Carlos III y su paje

Nota: En esta transcripción se ha respetado la ortografía original.


Carlos III y su paje.

Carlos III, trabajando un dia en su despacho, llamó á su servidumbre y nadie acudió, se acercó entonces á una puerta, la abrió, y vio á uno de sus pajes dormido sobre un diván con un sueño de diez y seis años, que causaba envidia.
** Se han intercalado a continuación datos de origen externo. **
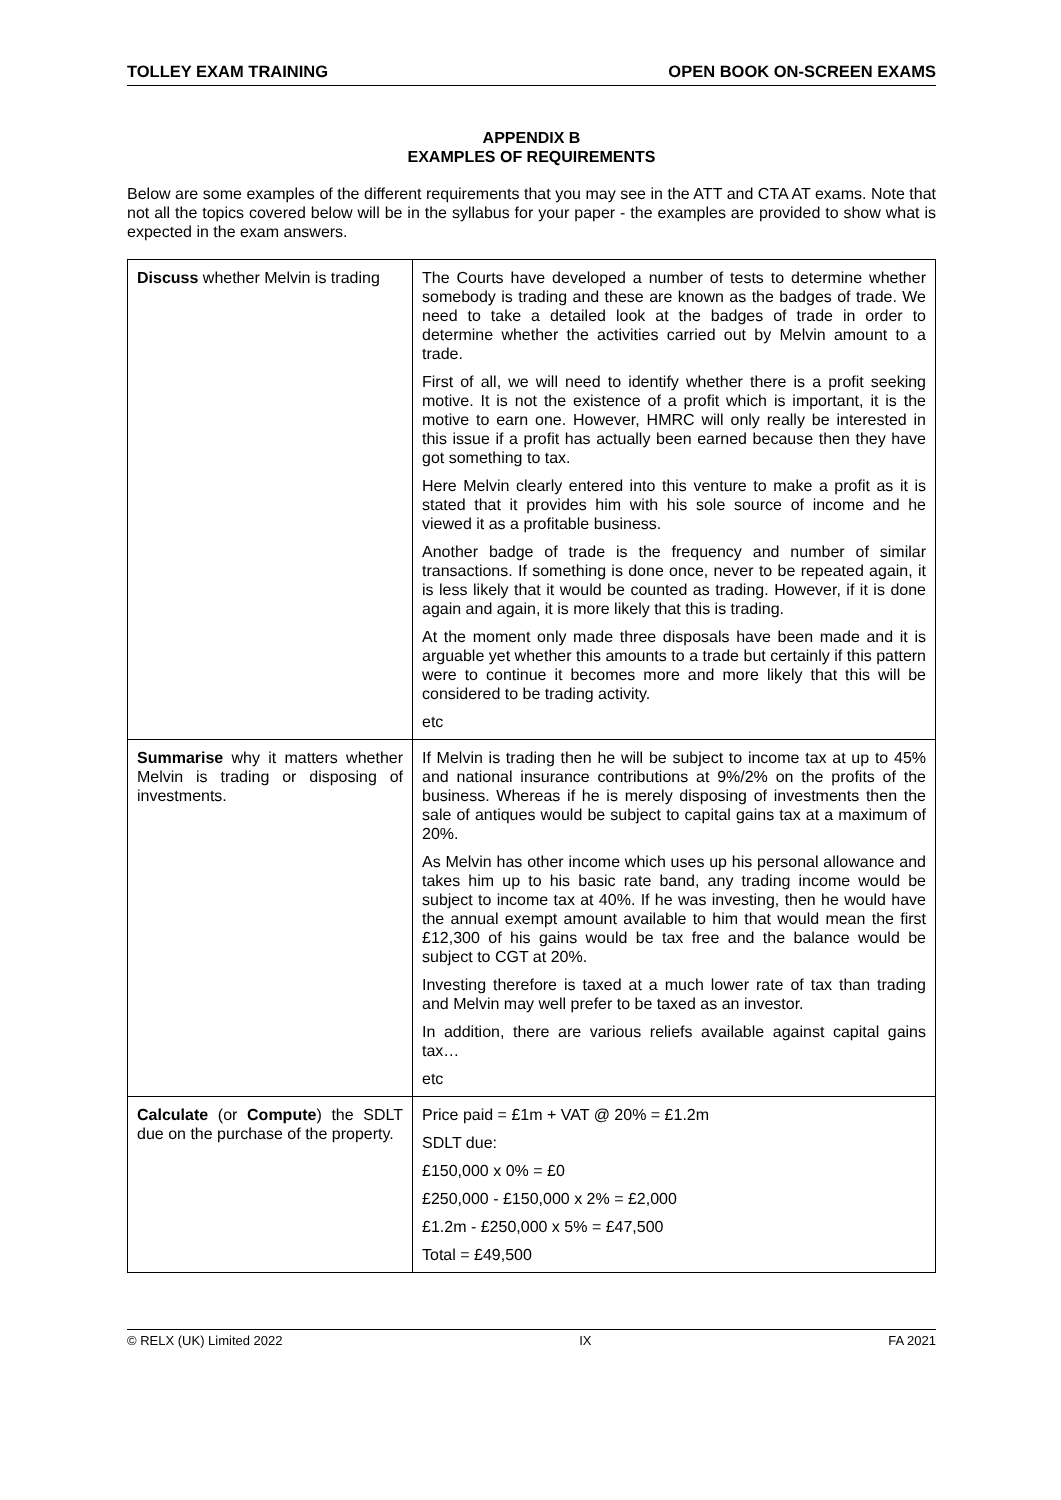TOLLEY EXAM TRAINING OPEN BOOK ON-SCREEN EXAMS
APPENDIX B
EXAMPLES OF REQUIREMENTS
Below are some examples of the different requirements that you may see in the ATT and CTA AT exams. Note that not all the topics covered below will be in the syllabus for your paper - the examples are provided to show what is expected in the exam answers.
| Discuss whether Melvin is trading | The Courts have developed a number of tests to determine whether somebody is trading and these are known as the badges of trade. We need to take a detailed look at the badges of trade in order to determine whether the activities carried out by Melvin amount to a trade. First of all, we will need to identify whether there is a profit seeking motive. It is not the existence of a profit which is important, it is the motive to earn one. However, HMRC will only really be interested in this issue if a profit has actually been earned because then they have got something to tax. Here Melvin clearly entered into this venture to make a profit as it is stated that it provides him with his sole source of income and he viewed it as a profitable business. Another badge of trade is the frequency and number of similar transactions. If something is done once, never to be repeated again, it is less likely that it would be counted as trading. However, if it is done again and again, it is more likely that this is trading. At the moment only made three disposals have been made and it is arguable yet whether this amounts to a trade but certainly if this pattern were to continue it becomes more and more likely that this will be considered to be trading activity. etc |
| Summarise why it matters whether Melvin is trading or disposing of investments. | If Melvin is trading then he will be subject to income tax at up to 45% and national insurance contributions at 9%/2% on the profits of the business. Whereas if he is merely disposing of investments then the sale of antiques would be subject to capital gains tax at a maximum of 20%. As Melvin has other income which uses up his personal allowance and takes him up to his basic rate band, any trading income would be subject to income tax at 40%. If he was investing, then he would have the annual exempt amount available to him that would mean the first £12,300 of his gains would be tax free and the balance would be subject to CGT at 20%. Investing therefore is taxed at a much lower rate of tax than trading and Melvin may well prefer to be taxed as an investor. In addition, there are various reliefs available against capital gains tax… etc |
| Calculate (or Compute ) the SDLT due on the purchase of the property. | Price paid = £1m + VAT @ 20% = £1.2m SDLT due: £150,000 x 0% = £0 £250,000 - £150,000 x 2% = £2,000 £1.2m - £250,000 x 5% = £47,500 Total = £49,500 |
© RELX (UK) Limited 2022 IX FA 2021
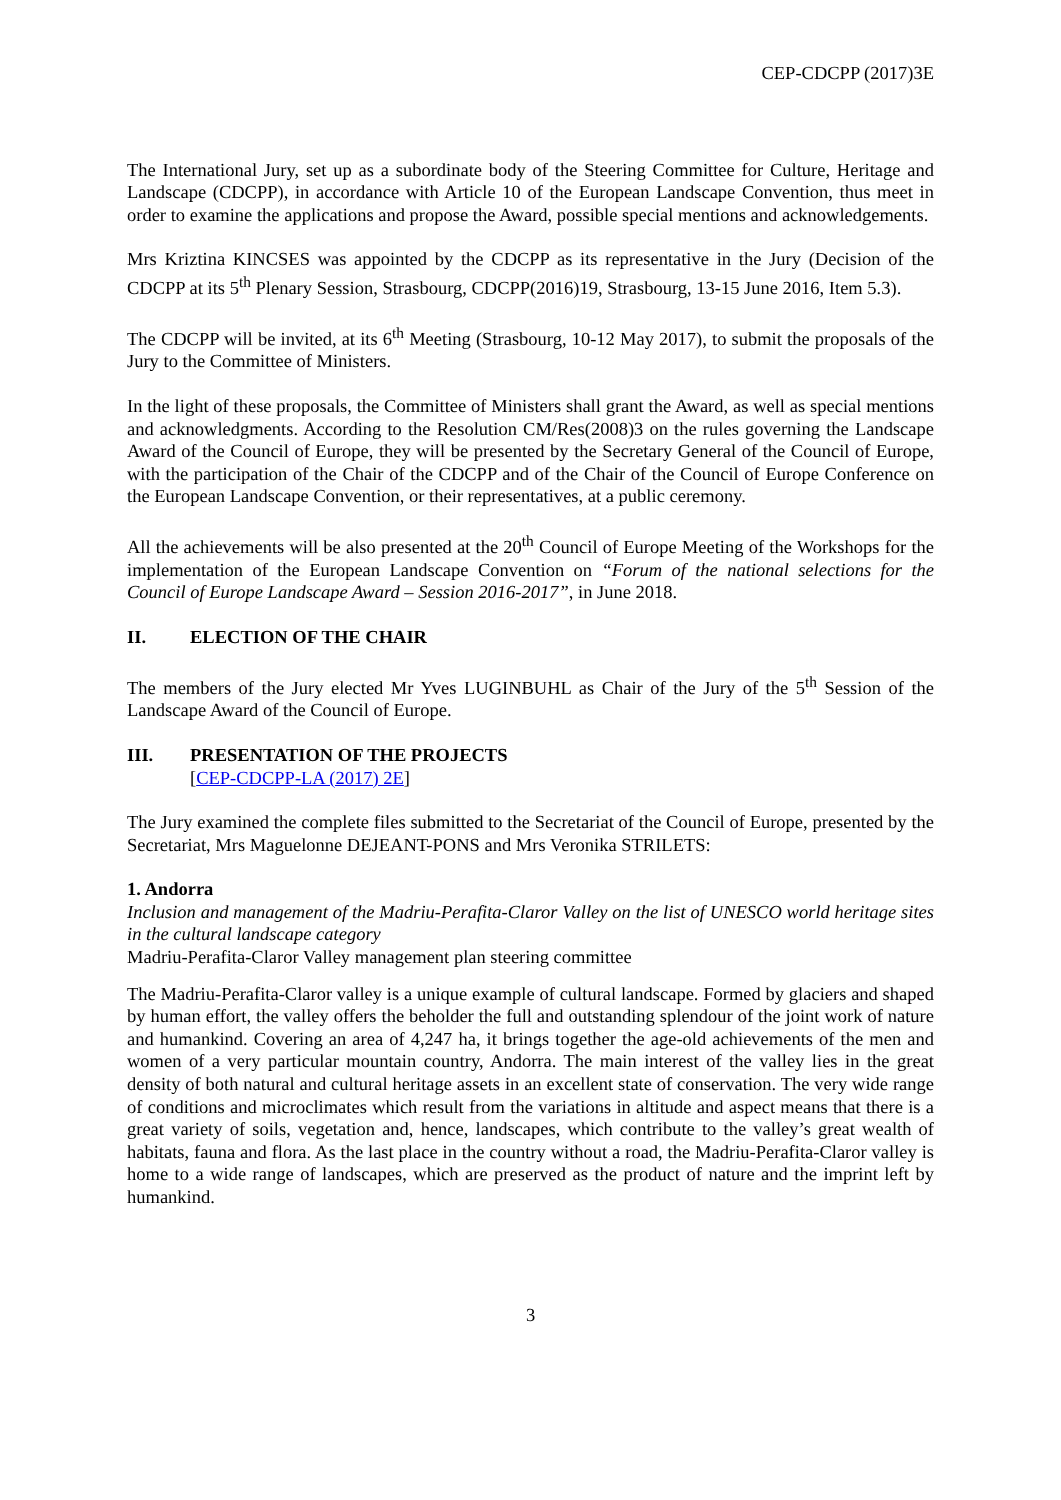CEP-CDCPP (2017)3E
The International Jury, set up as a subordinate body of the Steering Committee for Culture, Heritage and Landscape (CDCPP), in accordance with Article 10 of the European Landscape Convention, thus meet in order to examine the applications and propose the Award, possible special mentions and acknowledgements.
Mrs Kriztina KINCSES was appointed by the CDCPP as its representative in the Jury (Decision of the CDCPP at its 5<sup>th</sup> Plenary Session, Strasbourg, CDCPP(2016)19, Strasbourg, 13-15 June 2016, Item 5.3).
The CDCPP will be invited, at its 6<sup>th</sup> Meeting (Strasbourg, 10-12 May 2017), to submit the proposals of the Jury to the Committee of Ministers.
In the light of these proposals, the Committee of Ministers shall grant the Award, as well as special mentions and acknowledgments. According to the Resolution CM/Res(2008)3 on the rules governing the Landscape Award of the Council of Europe, they will be presented by the Secretary General of the Council of Europe, with the participation of the Chair of the CDCPP and of the Chair of the Council of Europe Conference on the European Landscape Convention, or their representatives, at a public ceremony.
All the achievements will be also presented at the 20<sup>th</sup> Council of Europe Meeting of the Workshops for the implementation of the European Landscape Convention on “Forum of the national selections for the Council of Europe Landscape Award – Session 2016-2017”, in June 2018.
II. ELECTION OF THE CHAIR
The members of the Jury elected Mr Yves LUGINBUHL as Chair of the Jury of the 5<sup>th</sup> Session of the Landscape Award of the Council of Europe.
III. PRESENTATION OF THE PROJECTS
[CEP-CDCPP-LA (2017) 2E]
The Jury examined the complete files submitted to the Secretariat of the Council of Europe, presented by the Secretariat, Mrs Maguelonne DEJEANT-PONS and Mrs Veronika STRILETS:
1. Andorra
Inclusion and management of the Madriu-Perafita-Claror Valley on the list of UNESCO world heritage sites in the cultural landscape category
Madriu-Perafita-Claror Valley management plan steering committee
The Madriu-Perafita-Claror valley is a unique example of cultural landscape. Formed by glaciers and shaped by human effort, the valley offers the beholder the full and outstanding splendour of the joint work of nature and humankind. Covering an area of 4,247 ha, it brings together the age-old achievements of the men and women of a very particular mountain country, Andorra. The main interest of the valley lies in the great density of both natural and cultural heritage assets in an excellent state of conservation. The very wide range of conditions and microclimates which result from the variations in altitude and aspect means that there is a great variety of soils, vegetation and, hence, landscapes, which contribute to the valley’s great wealth of habitats, fauna and flora. As the last place in the country without a road, the Madriu-Perafita-Claror valley is home to a wide range of landscapes, which are preserved as the product of nature and the imprint left by humankind.
3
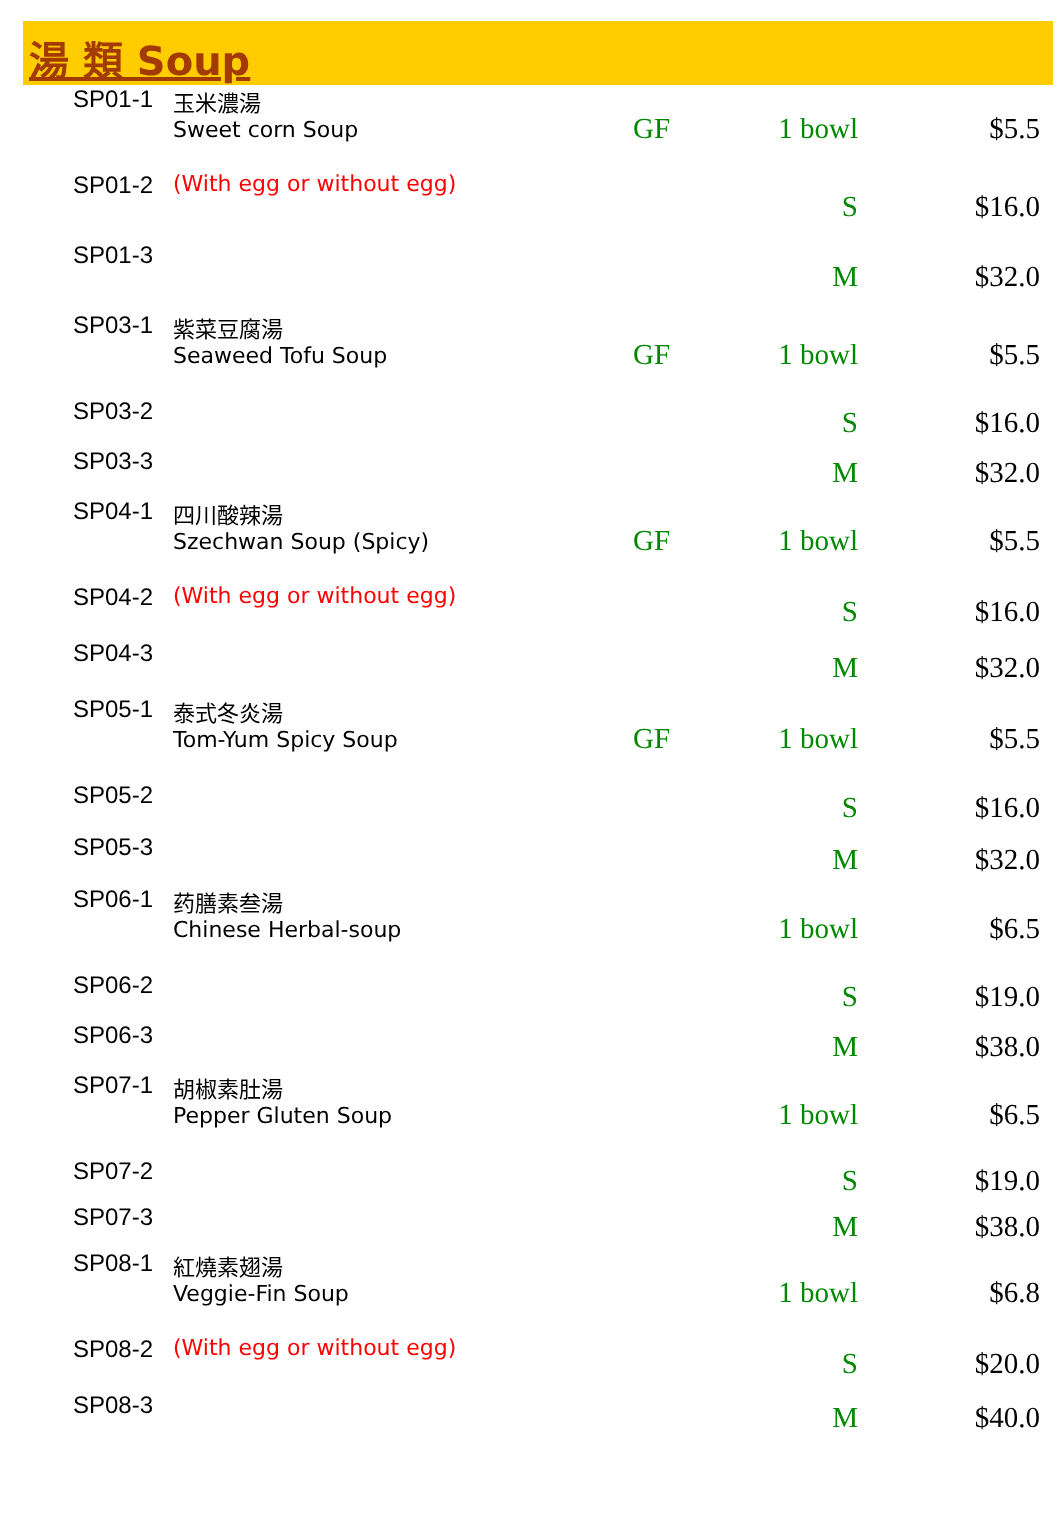湯 類 Soup
| SP01-1 | 玉米濃湯 Sweet corn Soup | GF | 1 bowl | $5.5 |
| SP01-2 | (With egg or without egg) | | S | $16.0 |
| SP01-3 | | | M | $32.0 |
| SP03-1 | 紫菜豆腐湯 Seaweed Tofu Soup | GF | 1 bowl | $5.5 |
| SP03-2 | | | S | $16.0 |
| SP03-3 | | | M | $32.0 |
| SP04-1 | 四川酸辣湯 Szechwan Soup (Spicy) | GF | 1 bowl | $5.5 |
| SP04-2 | (With egg or without egg) | | S | $16.0 |
| SP04-3 | | | M | $32.0 |
| SP05-1 | 泰式冬炎湯 Tom-Yum Spicy Soup | GF | 1 bowl | $5.5 |
| SP05-2 | | | S | $16.0 |
| SP05-3 | | | M | $32.0 |
| SP06-1 | 药膳素叁湯 Chinese Herbal-soup | | 1 bowl | $6.5 |
| SP06-2 | | | S | $19.0 |
| SP06-3 | | | M | $38.0 |
| SP07-1 | 胡椒素肚湯 Pepper Gluten Soup | | 1 bowl | $6.5 |
| SP07-2 | | | S | $19.0 |
| SP07-3 | | | M | $38.0 |
| SP08-1 | 紅燒素翅湯 Veggie-Fin Soup | | 1 bowl | $6.8 |
| SP08-2 | (With egg or without egg) | | S | $20.0 |
| SP08-3 | | | M | $40.0 |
El rey quiso despertarlo, pero viendo que del bolsillo del chaleco se le caia al paje un papel, lo tomó y lo leyó.

Decia asi:

«Querido hijo mío: desde que por el influjo de ese gran señor estás en palacio y me vienes socorriendo con la parte de propinas que te corresponde, tus dos pobres hermanas y yo hemos salido de la espantosa miseria en que nos dejaste, y tenemos pan que comer y ropas con que abrigarnos. ¡Ay! hijo mió, yo te doy gracias por la bondad de tu corazón, y te bendigo como al mejor y mas amante de los hijos.»

El rey leyó esta carta y se enterneció sobremanera, y le faltó muy poco para llorar; tomó un cartucho con algunos doblones, lo colocó con mucho cuidado en el bolsillo del chaleco del paje y se retiró.

Luego que se repuso de la emoción que le habia causado el rasgo de amor filial de su paje, llamó tan fuerte que lo despertó.

— ¿Dormías? le dijo el rey con dulzura.

— ¡Señor, señor, perdón!

— No tiembles, continuó diciendo el rey.

— Señor, no he podido resistir.

El rey se rió, y haciendo como que miraba el chaleco del joven, dijo:

— ¿Qué llevas en el chaleco?

El paje llevó á él la mano, sacó el dinero, lo miró con asombro, y fijando en el rey sus ojos espantados, cayó en el suelo sin poder articular una palabra.

— ¿Qué tienes? le dijo el rey cada vez mas enternecido; vamos, di.

— Señor, contestó el joven llorando, debe haber alguno que me quiere perder, porque este dinero no es mió y yo no sé cómo ha venido á mi bolsillo: pero lo juro, señor, soy inocente.

— ¿Y quién crees tú que puede pensar en perderte? ¿No tienes una madre que necesita dinero para alimentar á sus hijos? ¿Pues por qué no ha de ser Dios el que te envia ese dinero, no para perderte, sino para socorrerla? ¿Crees tú que á los que obran bien los puede olvidar jamás?

— Conozco en esas palabras, dijo el joven, que es V. M. en esta ocasión la mano de Dios que socorre á mi pobre madre: gracias, gracias, señor.

— Oye, le dijo Carlos III, la mano de Dios para hacer bien se une lo mismo al brazo de un rey que al brazo de un jornalero; cualquiera quesea el instrumento, siempre el impulso, la acción es de Dios. Envia ese dinero á tu madre, y dile que yo cuido de ella y de tí.